### Exercise goal
Every entry below should be transcribed exactly; pictures stay out of the copy.

[Images with keypoint coordinates]

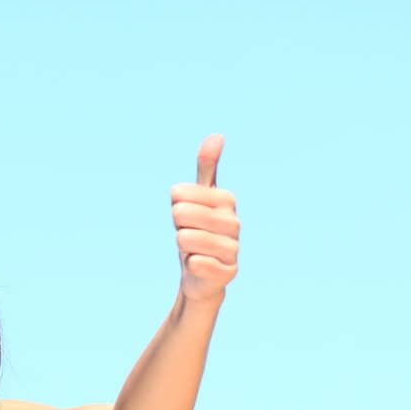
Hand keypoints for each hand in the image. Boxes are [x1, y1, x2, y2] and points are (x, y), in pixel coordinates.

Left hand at [172, 134, 239, 306]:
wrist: (202, 274)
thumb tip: (217, 135)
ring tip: (195, 250)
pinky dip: (191, 266)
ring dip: (183, 248)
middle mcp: (234, 221)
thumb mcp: (198, 196)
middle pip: (180, 214)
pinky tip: (201, 266)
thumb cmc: (197, 229)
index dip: (176, 207)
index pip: (178, 193)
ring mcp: (234, 248)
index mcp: (226, 198)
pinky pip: (195, 263)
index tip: (188, 217)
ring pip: (185, 239)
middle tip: (190, 235)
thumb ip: (206, 167)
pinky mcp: (229, 272)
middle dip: (178, 227)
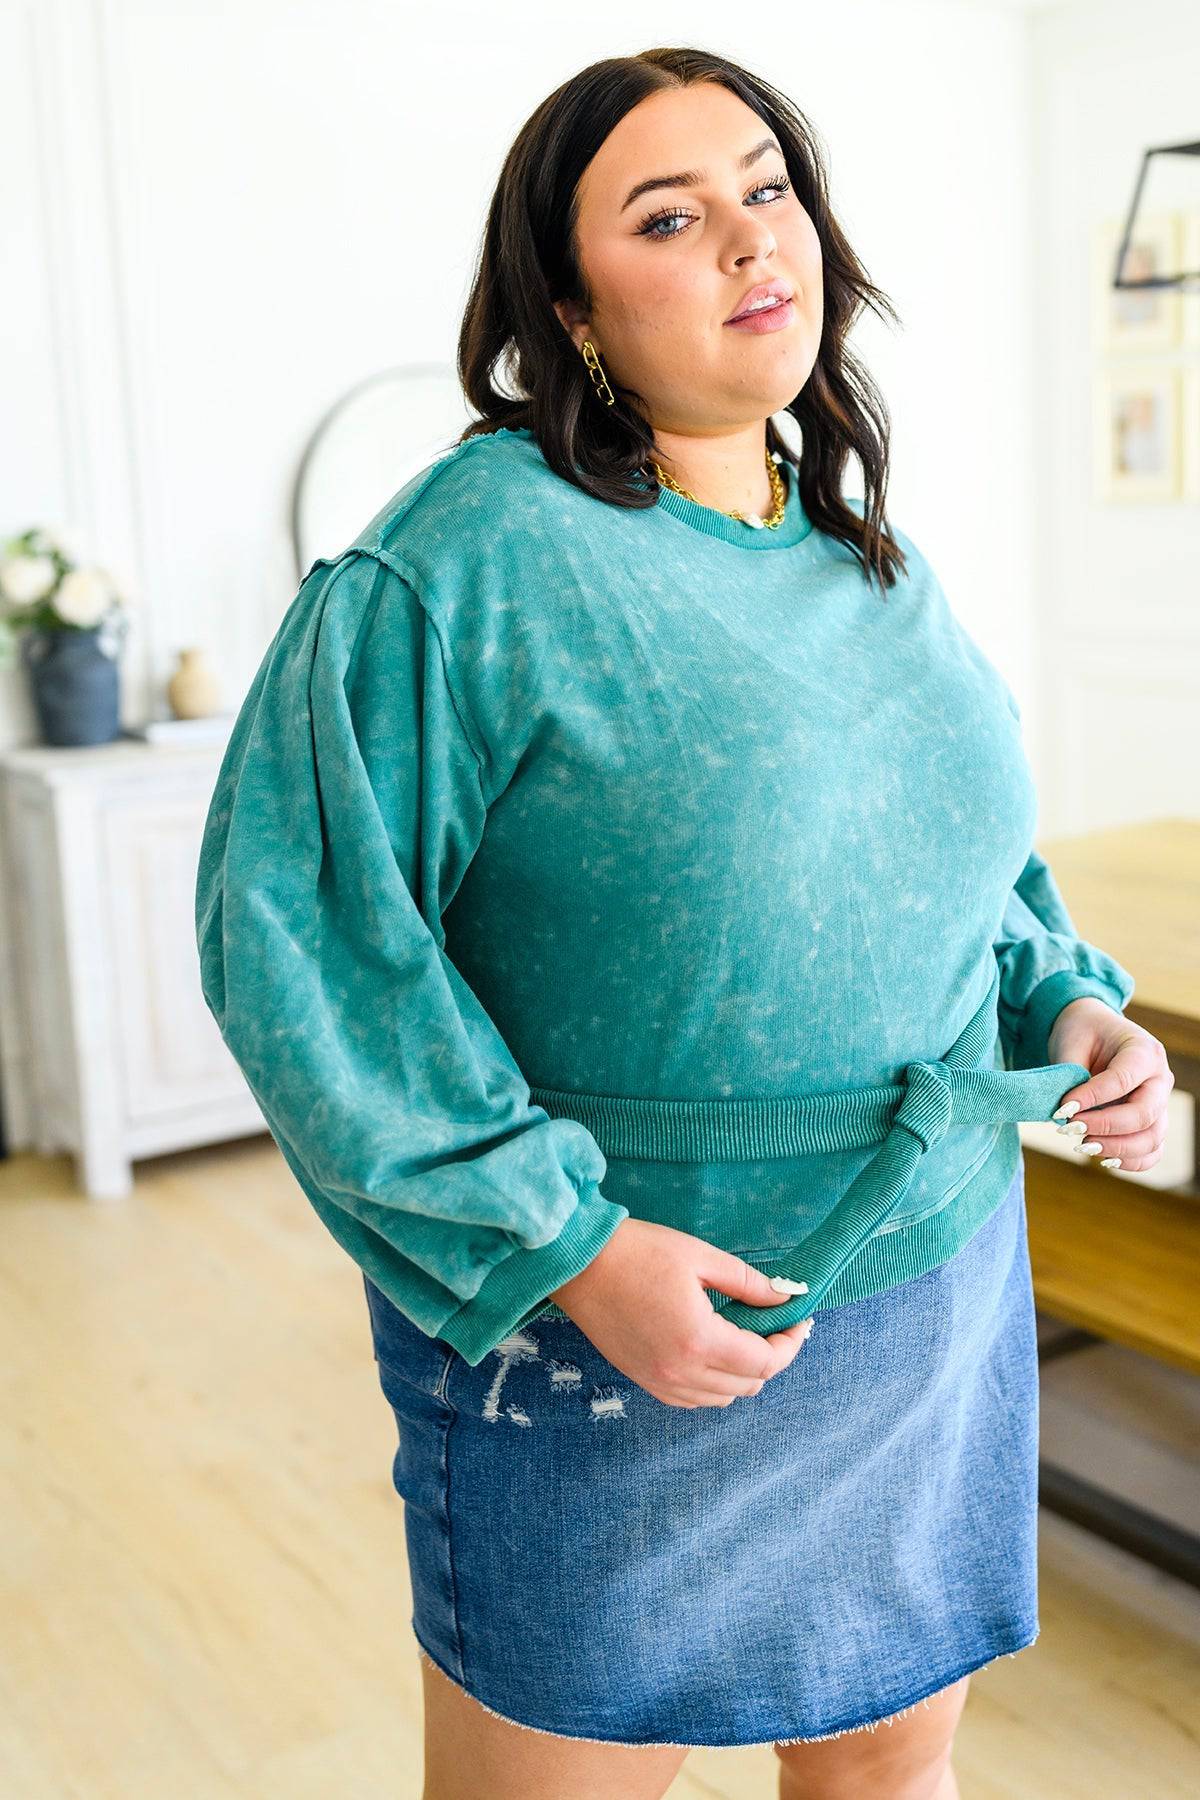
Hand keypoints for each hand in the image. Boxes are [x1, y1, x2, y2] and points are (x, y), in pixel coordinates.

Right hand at [547, 1217, 814, 1408]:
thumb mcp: (700, 1257)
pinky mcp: (641, 1379)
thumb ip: (748, 1283)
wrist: (578, 1263)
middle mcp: (680, 1372)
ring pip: (720, 1398)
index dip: (789, 1345)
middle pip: (747, 1386)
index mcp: (699, 1340)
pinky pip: (691, 1399)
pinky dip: (712, 1384)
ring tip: (745, 1338)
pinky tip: (713, 1354)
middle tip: (776, 1325)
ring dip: (742, 1374)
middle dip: (771, 1358)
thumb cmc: (638, 1251)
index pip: (764, 1363)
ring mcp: (658, 1381)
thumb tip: (786, 1296)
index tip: (799, 1321)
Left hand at [1048, 997, 1173, 1171]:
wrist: (1094, 1031)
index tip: (1063, 1108)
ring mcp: (1160, 1103)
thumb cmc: (1082, 1033)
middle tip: (1069, 1128)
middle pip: (1144, 1114)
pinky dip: (1130, 1161)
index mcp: (1144, 1051)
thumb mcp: (1071, 1042)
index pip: (1123, 1079)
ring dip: (1116, 1148)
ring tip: (1081, 1144)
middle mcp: (1160, 1079)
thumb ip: (1070, 1075)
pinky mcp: (1152, 1123)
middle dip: (1105, 1126)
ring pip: (1152, 1138)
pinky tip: (1101, 1158)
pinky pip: (1152, 1151)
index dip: (1093, 1097)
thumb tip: (1065, 1114)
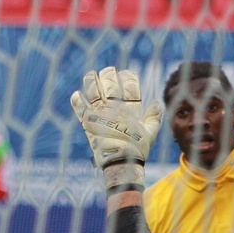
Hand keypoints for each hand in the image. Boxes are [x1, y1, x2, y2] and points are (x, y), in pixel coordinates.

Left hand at [70, 66, 162, 193]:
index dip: (129, 78)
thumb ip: (153, 117)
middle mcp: (115, 108)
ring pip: (94, 91)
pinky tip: (76, 94)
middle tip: (109, 70)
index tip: (127, 72)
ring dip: (91, 81)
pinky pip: (79, 108)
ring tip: (90, 74)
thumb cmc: (137, 149)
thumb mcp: (150, 133)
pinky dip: (77, 101)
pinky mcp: (87, 122)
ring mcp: (100, 114)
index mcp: (131, 110)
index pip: (131, 88)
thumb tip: (156, 103)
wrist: (120, 162)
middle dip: (110, 75)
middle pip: (111, 85)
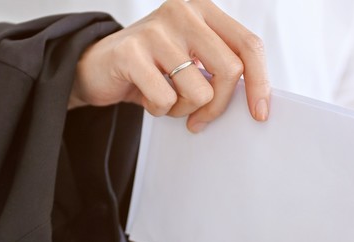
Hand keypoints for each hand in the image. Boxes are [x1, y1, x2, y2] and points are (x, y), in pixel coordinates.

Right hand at [70, 0, 270, 132]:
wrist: (94, 67)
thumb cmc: (149, 66)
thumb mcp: (191, 59)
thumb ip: (220, 67)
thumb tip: (253, 99)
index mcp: (202, 10)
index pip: (248, 45)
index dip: (259, 82)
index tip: (259, 112)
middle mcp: (182, 11)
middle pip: (230, 70)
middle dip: (217, 105)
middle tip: (200, 119)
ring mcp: (155, 29)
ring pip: (199, 90)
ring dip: (183, 108)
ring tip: (166, 99)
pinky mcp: (131, 52)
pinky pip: (165, 98)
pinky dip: (158, 109)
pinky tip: (145, 97)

### Written response
Hand keypoints for each hand in the image. Boxes are [x1, y1, x2, y2] and points are (x, y), in pixel coordinates.

Left hand at [172, 134, 239, 306]:
wrist: (202, 274)
thumb tip: (217, 135)
ring tip: (195, 250)
pinky dip: (191, 266)
ring dip: (183, 248)
middle mcp: (234, 221)
thumb mcp: (198, 196)
middle pip: (180, 214)
pinky tip: (201, 266)
thumb cmc: (197, 229)
index dip: (176, 207)
index pip: (178, 193)
ring mcp: (234, 248)
index mcp: (226, 198)
pinky pip: (195, 263)
index tip: (188, 217)
ring pip: (185, 239)
middle tip: (190, 235)
thumb ip: (206, 167)
pinky mcp: (229, 272)
middle dip: (178, 227)
Hand keypoints for each hand in the image. Boxes are [x1, y1, x2, y2] and points are (x, y), in pixel coordinates.

Right hand at [547, 1217, 814, 1408]:
thumb mcp: (700, 1257)
pinky mcp: (641, 1379)
thumb ip: (748, 1283)
wrist: (578, 1263)
middle mcp: (680, 1372)
ring pip: (720, 1398)
index dip: (789, 1345)
middle pip: (747, 1386)
index mcp: (699, 1340)
pinky pip: (691, 1399)
pinky dip: (712, 1384)
ring tip: (745, 1338)
pinky tip: (713, 1354)
middle tip: (776, 1325)
ring dip: (742, 1374)
middle dip: (771, 1358)
thumb cmc: (638, 1251)
index pip: (764, 1363)
ring mcp: (658, 1381)
thumb tip: (786, 1296)
index tip: (799, 1321)
Left hand at [1048, 997, 1173, 1171]:
wrist: (1094, 1031)
index tip: (1063, 1108)
ring mcp: (1160, 1103)
thumb cmc: (1082, 1033)
middle tip: (1069, 1128)
middle pip: (1144, 1114)
pinky dip: (1130, 1161)
index mcp: (1144, 1051)
thumb mcp: (1071, 1042)
index pip: (1123, 1079)
ring dip: (1116, 1148)
ring tip: (1081, 1144)
middle mcp: (1160, 1079)
thumb ip: (1070, 1075)
pinky mcp: (1152, 1123)
middle dip: (1105, 1126)
ring pip: (1152, 1138)
pinky tip: (1101, 1158)
pinky pip: (1152, 1151)
index dip: (1093, 1097)
thumb tip: (1065, 1114)
Hand keypoints for each hand in the image. Boxes are [x1, y1, x2, y2] and points are (x, y), in pixel coordinates.

Left hand at [70, 66, 162, 193]:
index dip: (129, 78)
thumb ip: (153, 117)
middle mcp: (115, 108)
ring pip: (94, 91)
pinky tip: (76, 94)
middle tip: (109, 70)
index tip: (127, 72)
ring dip: (91, 81)
pinky pip: (79, 108)
ring tip: (90, 74)
thumb cmc: (137, 149)
thumb mcp: (150, 133)
pinky dip: (77, 101)
pinky mcp: (87, 122)
ring mcp: (100, 114)
index mcp: (131, 110)
index pip: (131, 88)
thumb tip: (156, 103)
wrist: (120, 162)
middle dip: (110, 75)
middle pip: (111, 85)
Hand keypoints for each hand in the image. Boxes are [x1, y1, x2, y2] and points are (x, y), in pixel coordinates.

Right hand at [70, 0, 270, 132]:
wrist: (94, 67)
thumb cmc: (149, 66)
thumb mcp: (191, 59)
thumb ip: (220, 67)
thumb tip: (253, 99)
index mcp: (202, 10)
index pip: (248, 45)
index dip: (259, 82)
index tip: (259, 112)
middle mcp: (182, 11)
middle pip: (230, 70)
middle dip: (217, 105)
middle tip: (200, 119)
ring mcp: (155, 29)
ring pip: (199, 90)
ring dip: (183, 108)
ring tip: (166, 99)
pinky mcp: (131, 52)
pinky pip: (165, 98)
pinky dip: (158, 109)
pinky tip: (145, 97)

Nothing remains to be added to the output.